I guess I have to conclulde that since abortion is murder, the woman who does it should be punished for murderer, even though it somehow makes me uneasy. Still trying to think through this one. Does anyone know what the punishment was in the South Dakota law that got overturned last election?
2 years in jail and community service at an orphange for two additional years. The doctor? Murder charges.
Answer: None. Throw the doctor in jail for 2 years.
The law can distinguish between the mother and the abortionist-it’s not axiomatic that they would be equally culpable in the eyes of the law. For instance, the mother could be subject to mitigating factors which would ameliorate her guilt, and aggravating factors which would increase it.
What is the going rate for the premeditated murder of a child?
Once abortion is made illegal, women who have abortions should pay the price just as they would if they murdered their baby after it has been born.
It would be an interesting study, and one that would NEVER be allowed to be done,
to find out how many abortions are performed under coercive circumstances, boyfriend forcing it, or to hide a rape, etc.
Yeah, that’s what I was thinking too. The woman has to live with herself for the rest of her life, the doctor gets whatever a murder charge carries in that state. That will dry up the supply of people who will do abortions pretty quickly.
You are willing to let an accomplice in a premeditated murder walk free?
Where are orphanages in the U.S.?
The problem there is that you don't need a doctor to perform an abortion.

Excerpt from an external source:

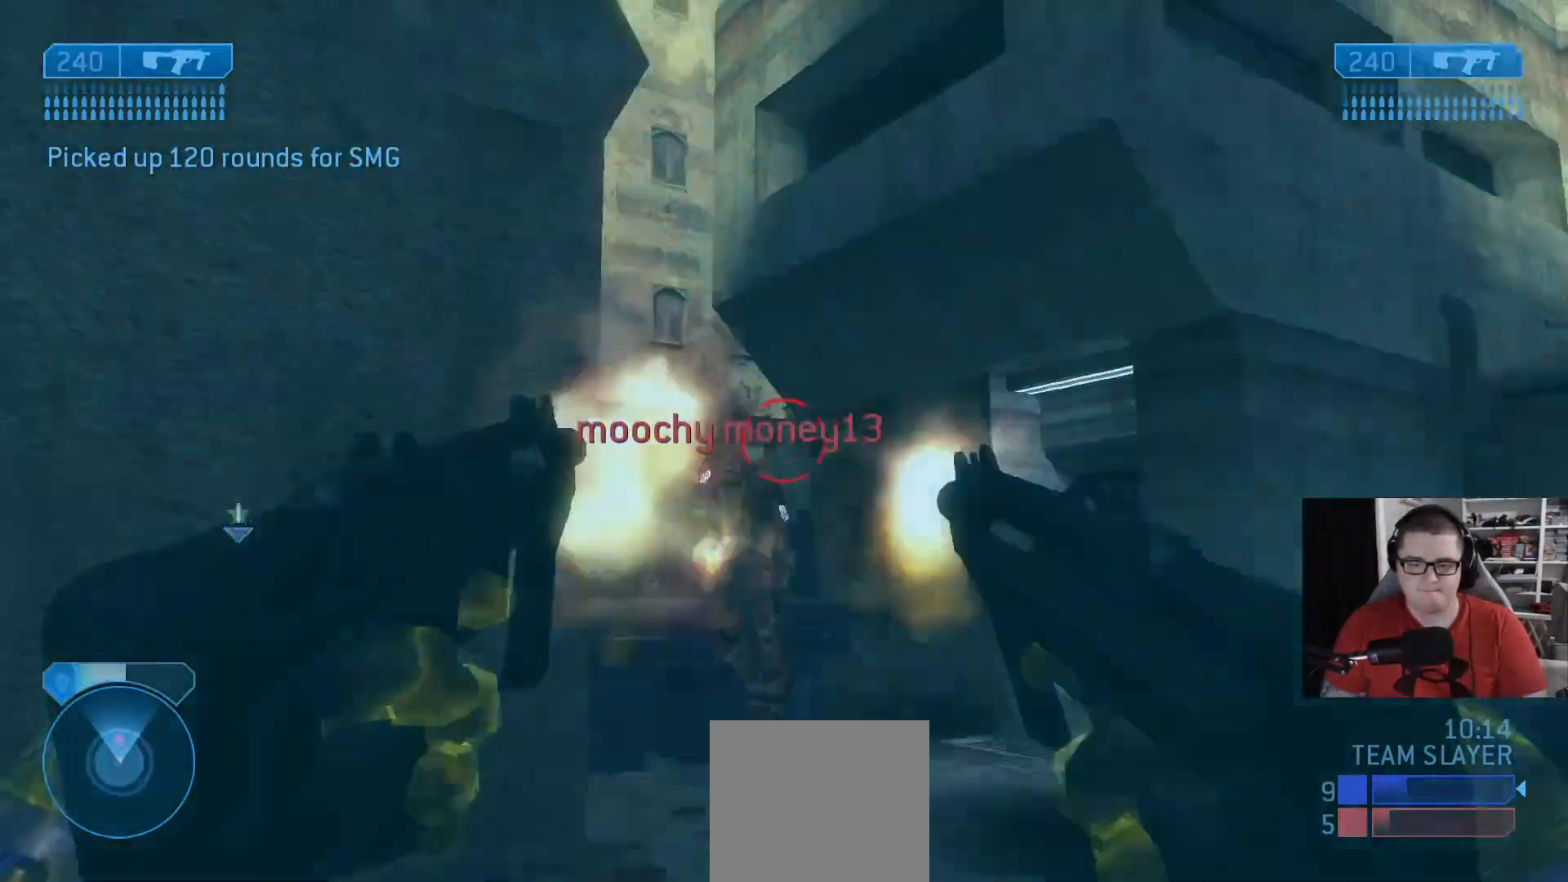
{"buttons": ["L2", "R2"], "left_stick": "down-left", "right_stick": "up-right", "events": [[459, "right_stick", "up-right"]]}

For example in my state (IL) the last few yeas before abortions became illegal there were a were a number of womens' groups teaching how to perform “menstrual extractions”.
The only time a doctor needs become involved in a first trimester abortion is the unusual case where something goes wrong, in which case they are treated the complications of a botched abortion.
exactly.
Manslaughter penalties for the mom, 1st degree murder penalties for the “doc”. Add sterilization for a second offence.
the complications of any abortion is a dead baby (human life)!
Well, do what ever we do to any other murderer of course.
Dry up the supply of people performing abortions. That will essentially eliminate them.
First you have to catch them. How do you do that? How do you prove someone had an abortion? First you have to know they were pregnant, then you have to know they are no longer pregnant, then you have to know the pregnancy was terminated on purpose.
I think that is alot to prove.
But let’s say it is proven beyond reasonable doubt. Well, then there must be a penalty. I don’t think you can consider it murder because they are not technically the murderer. The doctor performing the procedure is the technical murderer. In a way you could say that the woman is a victim. A trusted professional is telling these young girls it is a medical procedure and the right thing to do. And they believe it.
If abortion is outlawed, are they outlawing the medical procedure, or are they outlawing the act of seeking this medical procedure?
For instance, lets say they outlaw silicone breast implants. If a woman seeks these implants anyway and finds a doctor to give them, who does the law go after? The woman or the doctor?
My understanding is that historically the women were rarely punished. The punishment is primarily for the abortion “provider.”
I do not want to see a woman be jailed for this. I figure she’s “temporarily insane.” Most women who choose abortions do so because they are being pressured - not all, but the vast majority - and with that in mind, I wouldn’t feel comfortable jailing or punishing the woman.